Michele Mackenzie, analyst with the consultancy Analysys Mason, says that the vision of the medical and technology industries often runs ahead of what is deliverable over existing networks. “A few years ago, there was huge hype around telehealth solving everyone’s problems in the developed and developing world. It hasn’t happened,” she says.

Kenya has approved Google-led plans that use hot-air balloons to beam high-speed internet signals to remote areas
Kenya has approved Google-led plans that use hot-air balloons to beam high-speed internet signals to remote areas

Slow connection speeds and “not spots” — areas devoid of mobile coverage — are significant barriers for telehealth in the developing world. Regulation and problems transporting data over wireless networks designed for public use also pose problems. “Who is responsible if it goes wrong? Most operators will not want to go there,” Mackenzie says.

There is an added complication with the quality of the network and the device being used. If a doctor is trying to diagnose whether a blemish is a skin cancer, the image must be high-quality, she says.

Initiatives such as Project Loon, Google’s plan to beam high-speed internet signals to Africa’s “not spots” via hot air balloons, aim to fill in the gaps in connectivity that could solve many of the continent’s problems. Kenya recently approved a plan to allow the launch of the balloons to help combat the spread of coronavirus.

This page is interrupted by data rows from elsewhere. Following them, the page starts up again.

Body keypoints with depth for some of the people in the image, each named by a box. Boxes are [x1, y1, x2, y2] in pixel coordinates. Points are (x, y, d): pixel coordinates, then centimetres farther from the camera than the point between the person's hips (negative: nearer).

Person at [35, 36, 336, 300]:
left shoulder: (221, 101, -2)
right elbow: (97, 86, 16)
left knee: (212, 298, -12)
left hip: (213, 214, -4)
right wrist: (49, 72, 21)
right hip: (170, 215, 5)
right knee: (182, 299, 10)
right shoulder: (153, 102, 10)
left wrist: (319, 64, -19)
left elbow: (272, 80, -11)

Satellite coverage across the continent can reach certain areas but would cost governments tens of millions of dollars. Alternatively, a new wireless technology called SpaceMobile promises to connect low-earth orbiting satellites to mobile phones rather than bespoke terminals.

Abel Avellan, chairman and chief executive of AST & Science, which has raised $128m to develop the technology, says the satellite system could fill the gaps in existing mobile networks but have a deeper impact in remote areas. “It will also help the world’s most underserved communities to access the latest mobile services much sooner than predicted,” he says.

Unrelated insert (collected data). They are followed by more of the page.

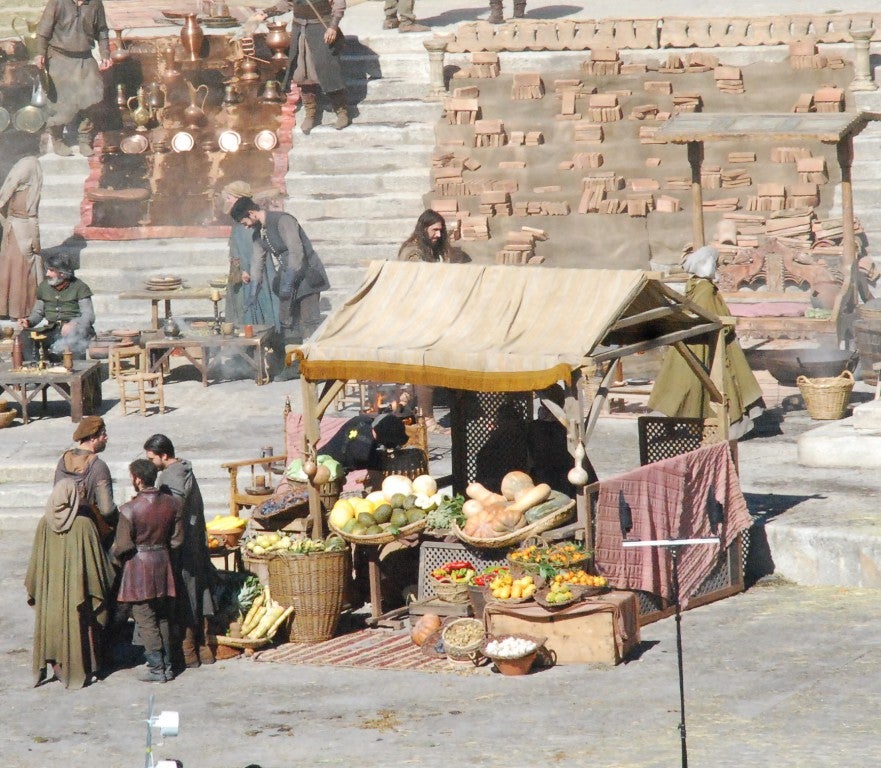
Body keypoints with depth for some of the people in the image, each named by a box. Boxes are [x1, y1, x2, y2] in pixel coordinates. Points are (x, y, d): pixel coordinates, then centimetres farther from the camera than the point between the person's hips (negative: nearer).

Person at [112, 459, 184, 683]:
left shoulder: (129, 510, -19)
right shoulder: (172, 504, -4)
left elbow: (122, 546, -15)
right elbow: (177, 540, 2)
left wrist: (118, 559, 5)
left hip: (139, 567, -5)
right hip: (163, 564, 5)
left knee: (146, 621, 3)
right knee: (164, 618, 15)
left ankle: (157, 669, 5)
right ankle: (166, 665, 20)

In some remote areas there are those who argue that existing 2G and 3G services can have a meaningful impact with the right backing and approach. Mezzanine Ware, a South African technology start-up, uses existing networks to provide mobile services tailored for sub-Saharan markets. Those include phone-based registration of caregivers and vaccination data, as well as tracking stocks of medical supplies. Other initiatives include the monitoring of population movements using basic location data, which are analysed alongside health data and used to combat the spread of diseases such as Ebola and malaria.

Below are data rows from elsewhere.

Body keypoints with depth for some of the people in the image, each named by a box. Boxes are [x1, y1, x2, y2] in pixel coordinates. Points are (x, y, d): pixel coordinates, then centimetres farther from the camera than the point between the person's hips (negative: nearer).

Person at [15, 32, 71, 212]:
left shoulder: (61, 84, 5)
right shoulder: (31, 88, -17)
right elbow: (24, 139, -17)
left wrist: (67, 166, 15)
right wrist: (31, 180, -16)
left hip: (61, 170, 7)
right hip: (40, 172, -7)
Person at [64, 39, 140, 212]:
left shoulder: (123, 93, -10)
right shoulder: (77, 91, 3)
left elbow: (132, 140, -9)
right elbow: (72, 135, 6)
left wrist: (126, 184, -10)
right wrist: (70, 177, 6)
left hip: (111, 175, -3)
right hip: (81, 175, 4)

Another idea was inspired by the British television show Embarrassing Bodies. Vodafone Ghana launched a programme featuring doctors answering questions on screen that became a top three show in the west African country. Andrew Dunnett, head of Vodafone’s charitable foundation, says that the use of what developed nations now consider to be basic communications services — such as texting and money transfers — can have a profound effect in parts of Africa. M-Mama, a decade-old programme, uses M-Pesa, Vodafone’s basic mobile money transfer service, to fund bus tickets for the transport of fistula-suffering women in rural Tanzania to Dar es Salaam for treatment. It was expanded five years ago to pay for taxis to local hospitals.

Backed by $15m from USAID, the US development agency, the programme has helped more than 8,000 women in the rural lake zone of the east African country since 2015, and has been expanded to Lesotho and Ghana.

The contrast between the quasi-ambulance service using local taxis and the vision of the “smart ambulance” that was presented by British telecoms companies launching 5G services could not be starker. In that yet-to-be-fulfilled vision, the ambulances are equipped with video-conferencing services to connect to doctors in the hospital as well as 5G tablets and high-end imaging equipment.

Dunnett says that the existing infrastructure can make a huge difference. “The simpler the application, the more meaningful it can be in terms of lives saved.”